Bien que la reine Victoria soit l'une des figures historiques les plus emblématiques
Son attitude envers ses enfants était pour le moins déconcertante. En effet, elle n'a jamais caché son aversion pour les enfants, déclarant à maintes reprises à ses amis et voisins qu'elle n'aimait pas ces petites créatures. Elle justifiait cette animosité en affirmant que les enfants naissent souvent « affreusement laids ». Cette perspective atypique pourrait surprendre, surtout venant d'une mère de neuf enfants, mais elle illustre un aspect méconnu de sa personnalité.
L'hérédité et la santé des enfants de la reine Victoria
La santé des enfants de Victoria et du prince Albert a été un sujet de préoccupation significatif en raison de la consanguinité entre leurs parents, cousins germains. Néanmoins, l'hémophilie qui affecta certains de leurs descendants n'était pas directement causée par cette parenté étroite. Parmi leurs neuf enfants, c’est Léopold qui souffrit d'hémophilie, tandis que deux de ses sœurs se révélèrent porteuses du gène. Ce lien génétique a eu des répercussions sur la descendance royale de nombreux pays d'Europe, mais montre également que la vie des enfants de la reine Victoria était souvent marquée par la douleur et la maladie.

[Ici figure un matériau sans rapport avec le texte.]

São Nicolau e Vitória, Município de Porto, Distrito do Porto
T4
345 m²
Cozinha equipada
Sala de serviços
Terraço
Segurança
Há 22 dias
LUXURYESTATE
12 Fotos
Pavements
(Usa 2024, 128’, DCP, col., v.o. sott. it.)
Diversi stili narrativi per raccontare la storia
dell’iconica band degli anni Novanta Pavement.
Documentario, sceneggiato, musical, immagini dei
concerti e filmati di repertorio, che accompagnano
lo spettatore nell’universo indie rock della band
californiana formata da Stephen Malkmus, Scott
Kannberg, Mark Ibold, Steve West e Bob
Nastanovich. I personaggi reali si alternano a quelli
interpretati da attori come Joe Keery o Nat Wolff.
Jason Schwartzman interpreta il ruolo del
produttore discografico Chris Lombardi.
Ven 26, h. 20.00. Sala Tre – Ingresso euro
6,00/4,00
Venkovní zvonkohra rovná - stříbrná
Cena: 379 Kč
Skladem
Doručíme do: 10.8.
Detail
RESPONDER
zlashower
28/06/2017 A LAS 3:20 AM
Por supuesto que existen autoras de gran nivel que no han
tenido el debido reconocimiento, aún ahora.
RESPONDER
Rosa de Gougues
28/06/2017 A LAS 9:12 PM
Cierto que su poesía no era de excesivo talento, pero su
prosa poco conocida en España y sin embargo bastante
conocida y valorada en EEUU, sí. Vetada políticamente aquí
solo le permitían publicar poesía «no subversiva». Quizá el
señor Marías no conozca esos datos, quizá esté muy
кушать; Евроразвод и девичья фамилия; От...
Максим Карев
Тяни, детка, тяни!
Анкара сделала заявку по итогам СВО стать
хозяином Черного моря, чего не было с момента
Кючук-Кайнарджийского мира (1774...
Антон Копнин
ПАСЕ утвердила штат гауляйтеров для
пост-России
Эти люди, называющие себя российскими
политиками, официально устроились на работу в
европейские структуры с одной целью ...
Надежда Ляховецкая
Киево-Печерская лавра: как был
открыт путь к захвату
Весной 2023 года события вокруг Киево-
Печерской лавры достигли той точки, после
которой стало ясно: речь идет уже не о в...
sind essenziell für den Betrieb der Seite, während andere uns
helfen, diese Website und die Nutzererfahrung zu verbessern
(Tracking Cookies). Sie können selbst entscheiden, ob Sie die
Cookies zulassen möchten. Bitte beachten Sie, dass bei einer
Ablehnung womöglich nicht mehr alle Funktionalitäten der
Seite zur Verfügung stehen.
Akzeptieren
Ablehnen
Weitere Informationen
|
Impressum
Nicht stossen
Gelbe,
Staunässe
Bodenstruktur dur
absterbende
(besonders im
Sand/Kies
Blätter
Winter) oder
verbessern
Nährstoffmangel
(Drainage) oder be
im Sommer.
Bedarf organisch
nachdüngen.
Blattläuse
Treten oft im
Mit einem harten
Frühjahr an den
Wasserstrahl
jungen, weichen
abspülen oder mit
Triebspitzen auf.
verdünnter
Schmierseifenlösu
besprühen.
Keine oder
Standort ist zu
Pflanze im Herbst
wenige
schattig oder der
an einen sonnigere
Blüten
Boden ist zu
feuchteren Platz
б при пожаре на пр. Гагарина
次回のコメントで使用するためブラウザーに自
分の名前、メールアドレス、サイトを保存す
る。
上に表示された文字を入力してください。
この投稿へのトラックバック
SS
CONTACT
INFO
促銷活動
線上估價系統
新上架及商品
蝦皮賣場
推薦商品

| Enfants de la Reine Victoria | État de santé |
|---|---|
| Léopold | Souffrait d'hémophilie |
| Princesses (sœurs de Léopold) | Porteuses du gène |
| Autres enfants | État de santé variable |
La descendance et la fin d'une lignée
Malheureusement, tous les enfants de la reine Victoria n’ont pas survécu jusqu’à l’âge adulte. La lignée de sa fille Hélène s’est éteinte à sa mort, et plusieurs de ses fils n'ont pas eu de descendance. Christian Victor, son fils aîné, est mort durant la guerre des Boers sans être marié, tandis que d’autres fils, comme Albert, n’ont pas laissé de descendance légitime. Ce triste chapitre de sa lignée montre les défis auxquels la famille royale était confrontée, marquée par des pertes tragiques.
Le syndrome de la reine Victoria
Le terme « syndrome de la reine Victoria » fait référence à l’hémophilie, souvent qualifiée de « maladie des rois ». C'est bien la reine qui a contribué à la propagation de cette maladie héréditaire. Ce fait souligne non seulement la complexité de la génétique dans les familles royales, mais aussi les répercussions émotionnelles que cela a eu sur Victoria, qui devait naviguer entre ses responsabilités de monarque et les malheurs de sa famille.
Les choix parentaux de la reine Victoria
En dépit de ses sentiments envers les enfants, la reine Victoria a sécularisé le rôle de mère en engageant des nourrices pour l'éducation de ses neuf enfants. Elle a même été critiques envers sa propre fille, Alice, qui avait décidé d’allaiter ses enfants. Victoria considérait l'allaitement avec dégoût, reflétant des valeurs traditionnelles et des attentes très différentes en matière de maternage, se concentrant davantage sur des normes aristocratiques que sur les besoins émotionnels de ses enfants.
L’héritage familier de la reine Victoria
Avec sept petits-enfants survivants, l’héritage de Victoria ne s’est pas arrêté avec elle. Cependant, ces enfants aussi ont été marqués par des tragédies, notamment la perte de petits-enfants au cours de leur enfance. Le prince Sigismond, par exemple, est décédé jeune de méningite, et d'autres, comme le prince Frédéric, ont également souffert de la malédiction de l'hémophilie. Ces tragédies soulignent les défis permanents que la famille royale a affrontés, reflets d'une époque où la dynastie était à la fois une source de fierté et de douleur.
Conclusion
La relation de la reine Victoria avec ses enfants et petits-enfants est un reflet complexe et émouvant de son époque et de son caractère. De l’aversion à une distance affective, les défis de la maternité ont été une réalité difficile à surmonter pour elle, malgré son statut royal.